Cox’s comments were a brief rehearsal of his May 26 testimony before the House Subcommittee on Transportation Security.
Republicans only passed the Aviation and Transportation Act because there was overwhelming public pressure to do something.
In the written testimony, he explained that between 2013 and 2016, staffing levels for the agency fell from 47,147 to 42,525. Over the same period of time, air travel increased by 15 percent, while the Congress responded with funding for 347 officers.
Agency fees, increased by Congress in 2014, brought in more money. But Congress diverted $1.25 billion from the agency’s $7.5 billion budget to deficit reduction. This year, Congress is taking $1.3 billion from the TSA, to close the deficit gap.
Cox reminded members of the subcommittee that transportation security officers don’t have the same rights and protections that other federal workers do. The agency doesn’t comply with the Family Medical Leave Act, and it doesn’t comply with statutory protections against discrimination, which other federal agencies do. Starting salaries are $15 an hour, turnover is high, and the TSA is something of a farm team for better federal agencies.
Cox has to be circumspect, because he’s a union president making his case before a Republican congressional majority ideologically opposed to organized labor. The degradation of the TSA is, in fact, programmatic.
Congressional Republicans long ago bought into the line promoted by anti-tax, anti-government advocate Grover Norquist: “I want a government so small you can drown it in a bathtub.” They are, to use another Norquist phrase, “starving the beast.” And while starving it, Republican members of Congress, all of whom have signed Norquist’s Americans for Tax Reform pledge never to increase taxes, have disingenuously increased taxes—voting for a “user fee” paid by air travelers now queued in long lines that were created by a partisan tax hustle.
All of this is unsurprising.
Republicans in Congress were averse to the creation of a federal transportation agency in the wake of the September 11, 2001, terrorist attack, and only passed the Aviation and Transportation Act because there was overwhelming public pressure to do something.
Dick Armey, at the time majority leader, was straightforward about his opposition to a federal agency. “It’s all about union membership in a union that imposes compulsory dues that fund their [Democratic] campaigns.”
Republicans, who controlled the House when the bill was passed, worked to create an anemic agency, granting broad powers to an executive director, who can ignore certain statutory protections for workers and has the authority to deny TSA employees the right to union membership.
The end game for Republicans in Congress is one they’ve been preparing for years.
Here’s how California Republican Congressman Darrell Issa framed it in a May 26 commentary for CNN online:
These firestorms online and in the media have brought new attention to our broken airport security system, a problem that has been slowly growing for years. But if we really “hate the wait,” and want to fix it, the solution couldn’t be any simpler: let’s get the TSA out of the airport screening business altogether.

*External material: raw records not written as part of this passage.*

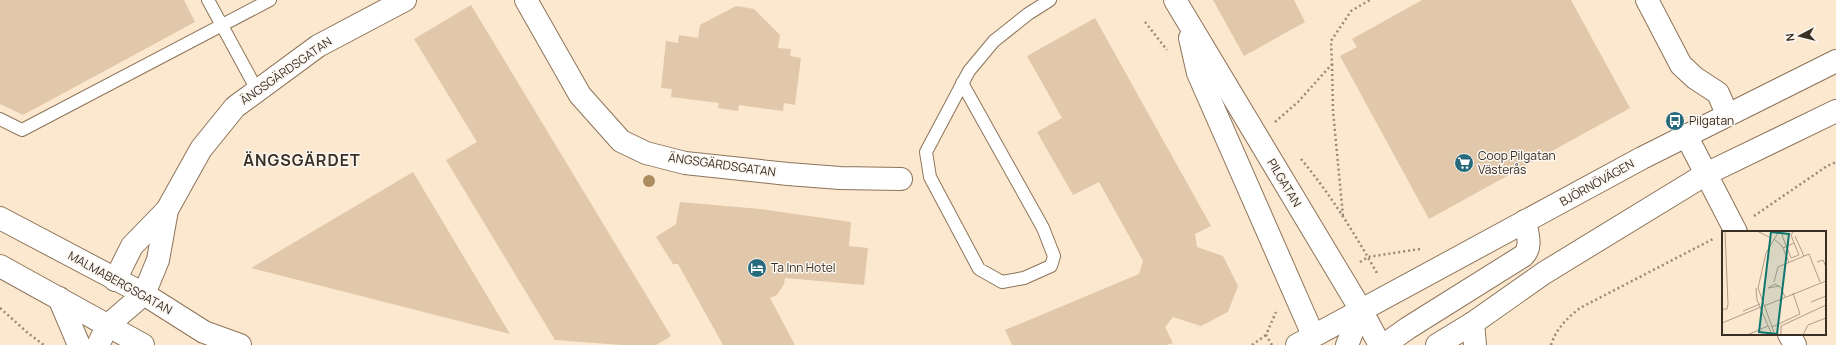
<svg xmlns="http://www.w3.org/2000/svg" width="1836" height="345" viewBox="0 0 1836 345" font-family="Manrope,sans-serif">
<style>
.building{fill:#e2c8aa}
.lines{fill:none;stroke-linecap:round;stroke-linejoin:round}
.service-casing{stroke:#8c7459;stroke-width:14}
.minor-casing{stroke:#8c7459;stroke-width:24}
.tertiary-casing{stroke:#8c7459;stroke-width:24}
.secondary-casing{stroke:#8c7459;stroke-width:24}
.path{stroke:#988977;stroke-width:2.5;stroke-dasharray:2 3;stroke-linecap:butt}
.service{stroke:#fff;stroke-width:12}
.minor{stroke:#fff;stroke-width:22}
.tertiary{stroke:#fff;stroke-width:22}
.secondary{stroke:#fff;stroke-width:22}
.tree{fill:#ab8b5f}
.labels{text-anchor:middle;stroke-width:3;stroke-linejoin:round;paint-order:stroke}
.street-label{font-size:12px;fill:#392f24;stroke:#fcf7f1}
.poi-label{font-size:12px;fill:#392f24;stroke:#fcf7f1;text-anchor:start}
.district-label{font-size:16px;font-weight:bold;letter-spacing:1px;fill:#392f24;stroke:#fcf7f1}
.inset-road{fill:none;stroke:#ae9d8b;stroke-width:1}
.view{fill:#0f766e;fill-opacity:0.15;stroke:#0f766e;stroke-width:2}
.inset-edge{fill:none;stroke:#392f24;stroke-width:2}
</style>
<rect width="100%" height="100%" fill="#fce7cf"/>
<g class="building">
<path d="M0,0H184L195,22L23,115L0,104Z"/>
<path d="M1213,0H1294L1305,22L1244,56Z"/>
<path d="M1422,0H1571L1630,108L1429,219L1340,56L1357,47L1352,39Z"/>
<path d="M471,5L671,336L656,345H622L555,340L446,160L477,142L414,39Z"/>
<path d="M736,6L754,9L780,35L778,48L791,49L790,56L801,58L795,105L784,103L783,111L739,105L738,111L718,108L719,103L671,97L672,89L661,88L666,41L678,43L679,35L698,38L700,25Z"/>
<path d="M1095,18L1211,226L1195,234L1197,247L1223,256L1238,286L1228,312L1201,326L1173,317L1165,327L1173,343L1167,345H1012L1005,330L1139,274L1143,261L1099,182L1073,195L1037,132L1062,118L1027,56Z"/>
<path d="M413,172L510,334L251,268Z"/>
<path d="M680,202L760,209L851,222L849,246L868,248L864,285L785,278L784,284L777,295L770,298L795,345H723L678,264H673L656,237L676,224Z"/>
</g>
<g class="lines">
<g class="service-casing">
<g id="service">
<path d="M208,0L257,90"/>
<path d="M962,83L1043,228L1054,256L1051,266L1024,278L1002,282L979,269L930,177L926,152L969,71L994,41L1028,14L1050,0"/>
<path d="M0,119L22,130L270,0"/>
</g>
</g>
<g class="minor-casing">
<g id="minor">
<path d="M526,0L580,95L621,141L646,153L685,163L788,174L840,178L901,179"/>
<path d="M1647,0L1681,65L1695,78L1718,93L1727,114"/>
<path d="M1706,174L1736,232"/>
<path d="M115,280L132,246L167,210L201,149L235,107L318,46L405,0"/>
<path d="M144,294L158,260L167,210"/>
<path d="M1789,334L1795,345"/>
<path d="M98,345L108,325"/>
</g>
</g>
<g class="tertiary-casing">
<g id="tertiary">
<path d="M1175,0L1361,310"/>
<path d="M1190,38L1198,73L1313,335"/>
</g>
</g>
<g class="secondary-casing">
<g id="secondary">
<path d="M1686,135L1706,174"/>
<path d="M0,218L144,294L204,332L240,345"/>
<path d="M0,266L143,345"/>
<path d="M59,298L79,345"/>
<path d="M1361,310L1380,345"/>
<path d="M1473,323L1475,345"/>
<path d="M108,325L144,294"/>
<path d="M1297,345L1642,158L1836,61"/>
<path d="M1347,345L1361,310"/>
<path d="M1384,345L1408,328L1523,256C1533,247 1527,233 1525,221"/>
<path d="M1437,345L1473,323L1544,273L1706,174L1836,111"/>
</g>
</g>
<g class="path">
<path d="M1145,22L1167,50"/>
<path d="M1332,64L1333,111L1343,216"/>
<path d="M1275,122L1298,102L1332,64L1331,41L1351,11L1370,0"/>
<path d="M1301,159C1331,195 1355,234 1378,275"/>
<path d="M1754,216L1827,166L1836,162"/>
<path d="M1360,262L1368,257L1420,249"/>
<path d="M0,308L29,334L44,345"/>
<path d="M1252,345L1266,335"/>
<path d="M1272,345L1266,335L1276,312"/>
<path d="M1551,345C1556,329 1567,318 1580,308L1713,239"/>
</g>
<use href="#service" class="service"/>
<use href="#minor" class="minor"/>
<use href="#tertiary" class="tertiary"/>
<use href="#secondary" class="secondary"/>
</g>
<circle class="tree" cx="649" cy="181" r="6"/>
<defs>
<g id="bus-disc" transform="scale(1)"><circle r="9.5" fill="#286a7d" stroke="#fcf7f1"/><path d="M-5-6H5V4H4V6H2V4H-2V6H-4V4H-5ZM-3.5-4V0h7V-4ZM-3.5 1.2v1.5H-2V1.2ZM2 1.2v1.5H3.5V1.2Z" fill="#fff"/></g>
<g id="supermarket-disc" transform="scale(1)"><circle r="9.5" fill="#286a7d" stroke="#fcf7f1"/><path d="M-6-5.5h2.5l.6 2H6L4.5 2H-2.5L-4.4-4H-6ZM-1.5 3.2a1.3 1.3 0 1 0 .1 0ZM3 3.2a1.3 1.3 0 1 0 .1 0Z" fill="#fff"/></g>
<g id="hotel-disc" transform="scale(1)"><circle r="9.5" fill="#286a7d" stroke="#fcf7f1"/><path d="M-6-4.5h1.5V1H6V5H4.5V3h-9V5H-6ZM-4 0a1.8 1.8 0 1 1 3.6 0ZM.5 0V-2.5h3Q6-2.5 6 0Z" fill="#fff"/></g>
</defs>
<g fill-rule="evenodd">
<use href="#bus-disc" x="1675" y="121"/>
<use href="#supermarket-disc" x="1464" y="163"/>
<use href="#hotel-disc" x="757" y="268"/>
</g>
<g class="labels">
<g class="street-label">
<text transform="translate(286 71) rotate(-35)" y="4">ÄNGSGÄRDSGATAN</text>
<text transform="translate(722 165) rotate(8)" y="4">ÄNGSGÄRDSGATAN</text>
<text transform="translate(1284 183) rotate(59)" y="4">PILGATAN</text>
<text transform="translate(1597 183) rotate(-29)" y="4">BJÖRNÖVÄGEN</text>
<text transform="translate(120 283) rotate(29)" y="4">MALMABERGSGATAN</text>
</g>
<g class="poi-label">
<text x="1689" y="125">Pilgatan</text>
<text x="1478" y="160">Coop Pilgatan<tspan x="1478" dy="14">Västerås</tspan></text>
<text x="771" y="272">Ta Inn Hotel</text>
</g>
<g class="district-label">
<text x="302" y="166">ÄNGSGÄRDET</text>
</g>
</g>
<g transform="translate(1722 231)">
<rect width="104" height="104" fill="#fce7cf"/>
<path class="inset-road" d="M35,0L49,7M63,0L60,4L69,27L77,24M72,0L69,4L72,12M73,5L82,25M52,8L60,15L67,31M61,17L72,12L77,24M95,31L101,29L104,36M52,51L56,36L87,23L98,51M57,55L46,57L53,53L57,55L59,57L63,66M34,57L35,69L50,104M89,71L104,65M42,75L104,50M0,78H5L6,73L3,0M21,80L38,73M0,92L39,76M50,96L78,83L71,62M25,104L46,95M53,104L36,57L44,22L57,0M59,104V95L104,74M81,104L86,94L104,87"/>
<path class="view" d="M49,1L67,3L55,103L37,101Z"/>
<rect width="104" height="104" class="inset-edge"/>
</g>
<g transform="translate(1800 36) rotate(263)" stroke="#fcf7f1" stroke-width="3" paint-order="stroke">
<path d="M0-3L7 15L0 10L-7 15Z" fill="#392f24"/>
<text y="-6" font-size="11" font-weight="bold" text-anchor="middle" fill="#392f24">N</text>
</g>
</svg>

Airport administrators are scrambling to book private security firms, allowed under current law. And $34 million in emergency funding provided by Congress in May ($8 million for 734 new hires and $26 million for part-time hires and overtime) is at best a gesture.
Issa being Issa couldn’t resist the cheap shot at a beleaguered TSA work force. “We could do away with the long lines and endless sea of ‘suitcase surgeons’ in their iconic blue rubber gloves.”
Hate the wait? Call your member of Congress.